Numa altura em que as alterações climáticas são um motivo de preocupação a nível global, é um alívio saber que Portugal é um dos grandes campeões mundiais na produção de energias renováveis. Isto deve-se, no geral, a incentivos governamentais e europeus, mas também à própria EDP (Energias de Portugal), mais particularmente à sua subsidiária EDP Renováveis, uma das 50 empresas mais sustentáveis do mundo que tem feitos esforços constantes para arrumar de vez com a utilização de combustíveis fósseis na produção de energia elétrica. Este tipo de postura da EDP comprova que as grandes empresas não precisam de recorrer a meios arcaicos para singrar positivamente nos mercados financeiros. Basta observar as ações da EDP para perceber que, excluindo o período mais negro da atual pandemia que afetou praticamente a totalidade dos valores mobiliários empresariais a nível global, a curva positiva tem sido constante, demonstrando assim a sua solidez e confiança dos investidores.

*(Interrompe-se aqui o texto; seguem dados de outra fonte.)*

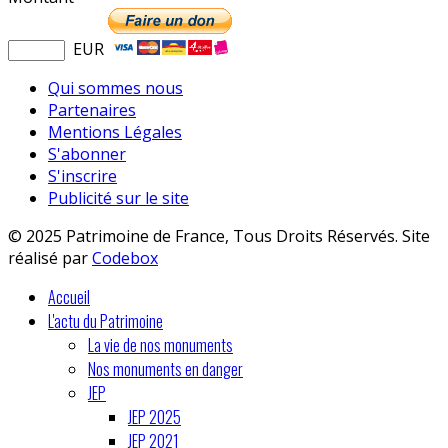
EUR
Qui sommes nous
Partenaires
Mentions Légales
S'abonner
S'inscrire
Publicité sur le site
© 2025 Patrimoine de France, Tous Droits Réservés. Site
réalisé par
Codebox
Accueil
L'actu du Patrimoine
La vie de nos monuments
Nos monuments en danger
JEP
JEP 2025
JEP 2021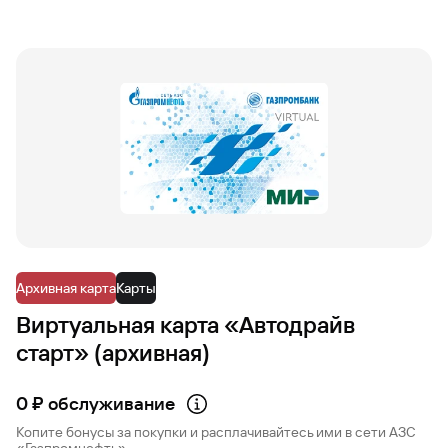
Архивная карта
Карты
Виртуальная карта «Автодрайв
старт» (архивная)
0 ₽ обслуживание
Копите бонусы за покупки и расплачивайтесь ими в сети АЗС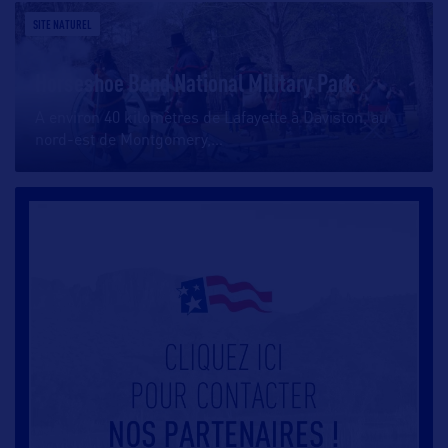
SITE NATUREL
Horseshoe Bend National Military Park
A environ 40 kilomètres de Lafayette à Daviston, au
nord-est de Montgomery,
…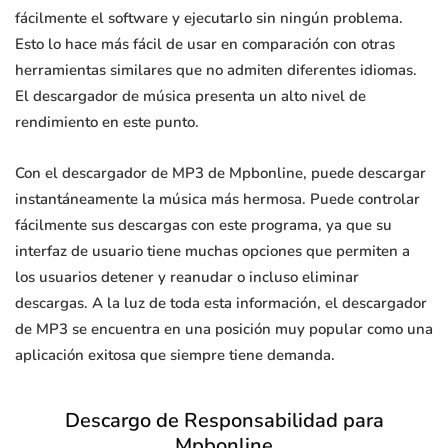
fácilmente el software y ejecutarlo sin ningún problema.
Esto lo hace más fácil de usar en comparación con otras
herramientas similares que no admiten diferentes idiomas.
El descargador de música presenta un alto nivel de
rendimiento en este punto.
Con el descargador de MP3 de Mpbonline, puede descargar
instantáneamente la música más hermosa. Puede controlar
fácilmente sus descargas con este programa, ya que su
interfaz de usuario tiene muchas opciones que permiten a
los usuarios detener y reanudar o incluso eliminar
descargas. A la luz de toda esta información, el descargador
de MP3 se encuentra en una posición muy popular como una
aplicación exitosa que siempre tiene demanda.
Descargo de Responsabilidad para
Mpbonline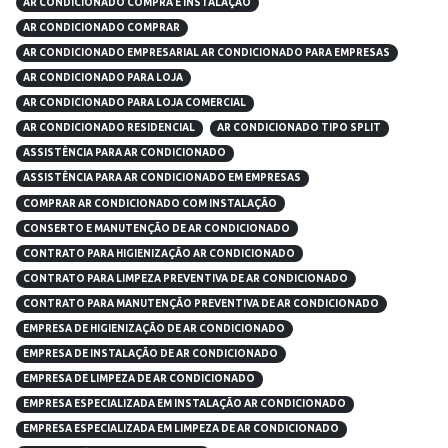
AR CONDICIONADO COMPRA E INSTALAÇÃO
AR CONDICIONADO COMPRAR
AR CONDICIONADO EMPRESARIAL AR CONDICIONADO PARA EMPRESAS
AR CONDICIONADO PARA LOJA
AR CONDICIONADO PARA LOJA COMERCIAL
AR CONDICIONADO RESIDENCIAL
AR CONDICIONADO TIPO SPLIT
ASSISTÊNCIA PARA AR CONDICIONADO
ASSISTÊNCIA PARA AR CONDICIONADO EM EMPRESAS
COMPRAR AR CONDICIONADO COM INSTALAÇÃO
CONSERTO E MANUTENÇÃO DE AR CONDICIONADO
CONTRATO PARA HIGIENIZAÇÃO AR CONDICIONADO
CONTRATO PARA LIMPEZA PREVENTIVA DE AR CONDICIONADO
CONTRATO PARA MANUTENÇÃO PREVENTIVA DE AR CONDICIONADO
EMPRESA DE HIGIENIZAÇÃO DE AR CONDICIONADO
EMPRESA DE INSTALAÇÃO DE AR CONDICIONADO
EMPRESA DE LIMPEZA DE AR CONDICIONADO
EMPRESA ESPECIALIZADA EM INSTALAÇÃO AR CONDICIONADO
EMPRESA ESPECIALIZADA EM LIMPEZA DE AR CONDICIONADO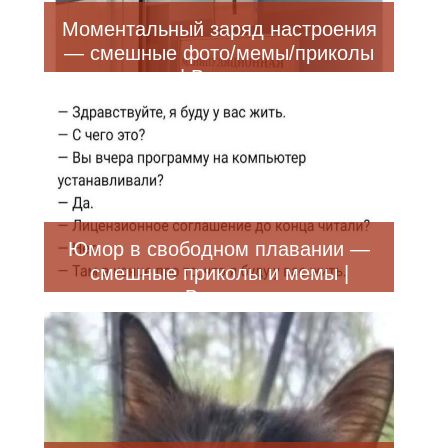
Моментальный заряд настроения
— смешные фото/мемы/приколы
| Bugaga
Юмор в свободном плавании —
смешные приколы и мемы |
Bugaga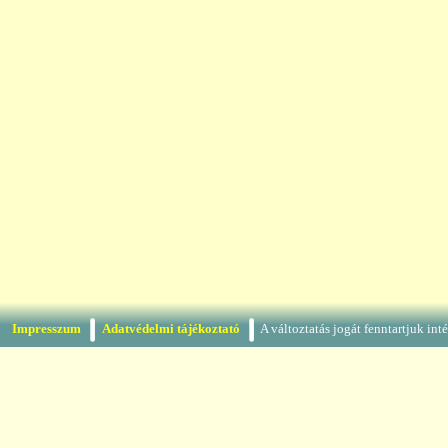
Impresszum
Adatvédelmi tájékoztató
A változtatás jogát fenntartjuk in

Este esforço na renovação dos meios de produção elétricos da EDP Renováveis foi forte nos últimos anos e os resultados atuais são promissores: em Portugal, nos primeiros 6 meses do presente ano de 2020, a produção de energia renovável representou 60% do consumo elétrico, repartida pela hidroelétrica com 28%, eólica com 23%, biomassa com 7% e fotovoltaica com 2,6%, com apenas 32% do consumo produzido através de gás natural e 0.5% de carvão, sendo que, a produção da EDP, em particular, cifrou-se nos 80% de produção de energia renovável. Ato contínuo, Portugal alcança quase o pódio dos países que mais produzem energia sustentável, encontrando-se atualmente no 4º lugar a nível mundial na produção de energia solar e eólica, atrás da Dinamarca, Irlanda e Uruguai.

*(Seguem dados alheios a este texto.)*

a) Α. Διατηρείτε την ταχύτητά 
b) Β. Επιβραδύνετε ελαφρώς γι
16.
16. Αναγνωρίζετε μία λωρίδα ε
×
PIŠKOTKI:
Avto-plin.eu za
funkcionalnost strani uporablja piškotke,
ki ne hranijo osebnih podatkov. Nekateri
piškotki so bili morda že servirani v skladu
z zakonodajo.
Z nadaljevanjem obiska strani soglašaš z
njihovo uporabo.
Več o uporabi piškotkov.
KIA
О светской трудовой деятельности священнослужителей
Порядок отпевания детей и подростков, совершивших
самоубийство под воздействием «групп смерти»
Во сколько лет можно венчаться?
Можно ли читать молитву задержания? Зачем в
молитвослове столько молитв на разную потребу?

E estes valores só são alcançados com uma postura proativa. A título de exemplo, o governo português já ditou o encerramento de todas as centrais de carvão até 2030, no entanto, a própria EDP admite que espera encerrar a central de Sines, a maior central termoelétrica portuguesa, “muito antes de 2030”. Apesar da central em causa ser essencial ao abastecimento de eletricidade no sul de Portugal, a EDP sabe que existem alternativas sustentáveis e tem investido nesse sentido, desafiando-se a si mesma para, até ao final da década, alcançar 90% de produção de energia renovável e a redução de 90% das emissões de CO2, comparativamente a 2005.

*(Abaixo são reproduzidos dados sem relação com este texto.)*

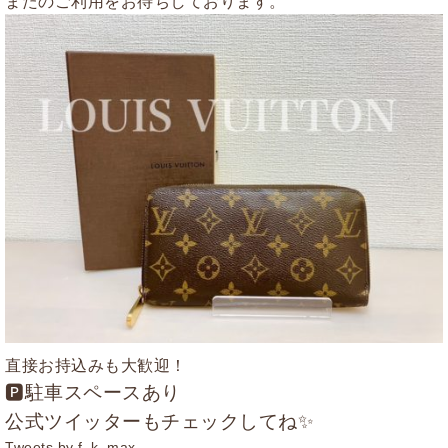
またのご利用をお待ちしております。
直接お持込みも大歓迎！
🅿駐車スペースあり
公式ツイッターもチェックしてね✨
Tweets by f_k_max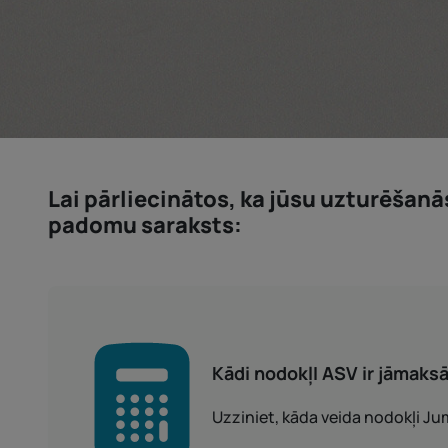
Lai pārliecinātos, ka jūsu uzturēšanā
padomu saraksts:
Kādi nodokļI ASV ir jāmaks
Uzziniet, kāda veida nodokļi Ju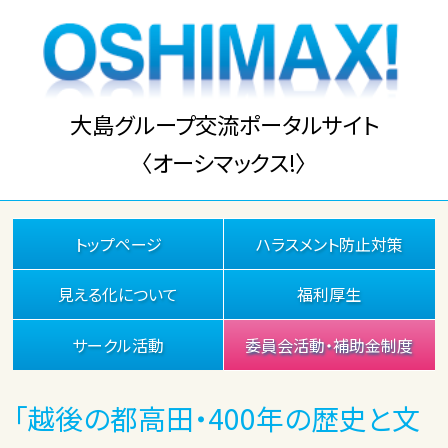
大島グループ交流ポータルサイト
〈オーシマックス!〉
トップページ
ハラスメント防止対策
見える化について
福利厚生
サークル活動
委員会活動・補助金制度
「越後の都高田・400年の歴史と文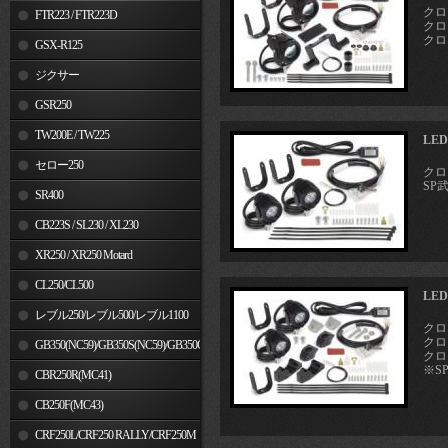
クロ
FTR223 / FTR223D
クロス
クロス
GSX-R125
ジクサー
GSR250
TW200E / TW225
LE
セロー250
クロス
SP
SR400
CB223S / SL230 / XL230
XR250 / XR250 Motard
CL250/CL500
LE
レブル250/レブル500/レブル1100
クロ
クロス
GB350(NC59)/GB350S(NC59)/GB350C(NC64)
クロス
※S
CBR250R(MC41)
CB250F(MC43)
CRF250L/CRF250 RALLY/CRF250M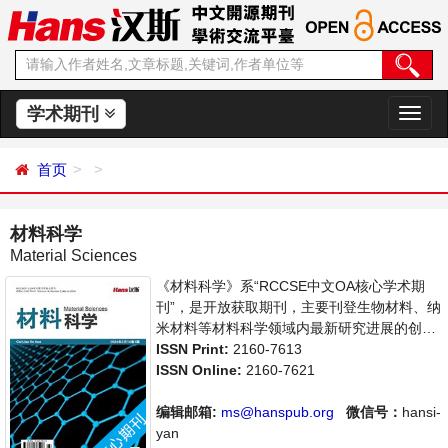
学术期刊
切
换
导
首页
航
材料科学
Material Sciences
《材料科学》系“RCCSE中文OA核心学术期
刊”，是开放获取期刊，主要刊登生物材料、纳
米材料等材料科学领域内最新研究进展的创造
性论文和评论性文章。本刊支持思想创新、学
ISSN Print:
2160-7613
术创新，倡导科学，繁荣学术，集学术性、思
ISSN Online:
2160-7621
想性为一体，旨在给世界范围内的科学家、学
者、科研人员提供一个传播、分享和讨论材料
编辑邮箱:
ms@hanspub.org
微信号：
hansi-
科学领域内不同方向问题与发展的交流平台。
yan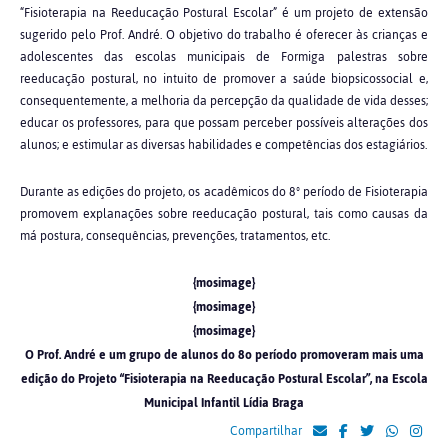
“Fisioterapia na Reeducação Postural Escolar” é um projeto de extensão
sugerido pelo Prof. André. O objetivo do trabalho é oferecer às crianças e
adolescentes das escolas municipais de Formiga palestras sobre
reeducação postural, no intuito de promover a saúde biopsicossocial e,
consequentemente, a melhoria da percepção da qualidade de vida desses;
educar os professores, para que possam perceber possíveis alterações dos
alunos; e estimular as diversas habilidades e competências dos estagiários.
Durante as edições do projeto, os acadêmicos do 8º período de Fisioterapia
promovem explanações sobre reeducação postural, tais como causas da
má postura, consequências, prevenções, tratamentos, etc.
{mosimage}
{mosimage}
{mosimage}
O Prof. André e um grupo de alunos do 8o período promoveram mais uma
edição do Projeto “Fisioterapia na Reeducação Postural Escolar”, na Escola
Municipal Infantil Lídia Braga
Compartilhar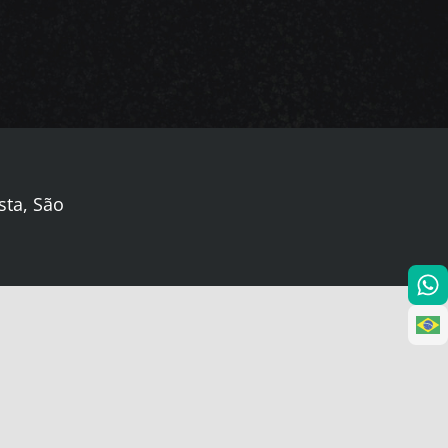
sta, São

Exemplo da preocupação constante e do compromisso sustentável da EDP Renováveis, são os incentivos que a gigante elétrica dá às empresas e consumidores no geral. A empresa lançou recentemente um programa que premeia as boas práticas ambientais e sociais dos portugueses, onde os consumidores poderão receber um carro elétrico como prémio caso mudem os seus comportamentos de consumo elétrico e ambiental no geral, tudo isto “em prol da descarbonização da sociedade”. 

Não restam quaisquer dúvidas que a famosa frase The future is green (o futuro é verde) é absolutamente real e necessária: só práticas sustentáveis e incentivos ao consumo e produção de energia renovável poderão salvar o planeta de uma catástrofe eminente. Com este crescimento da produção de energia sustentável o planeta agradece, a saúde da população dispara positivamente, o consumidor tem acesso a energia mais barata e a uma consciência mais tranquila.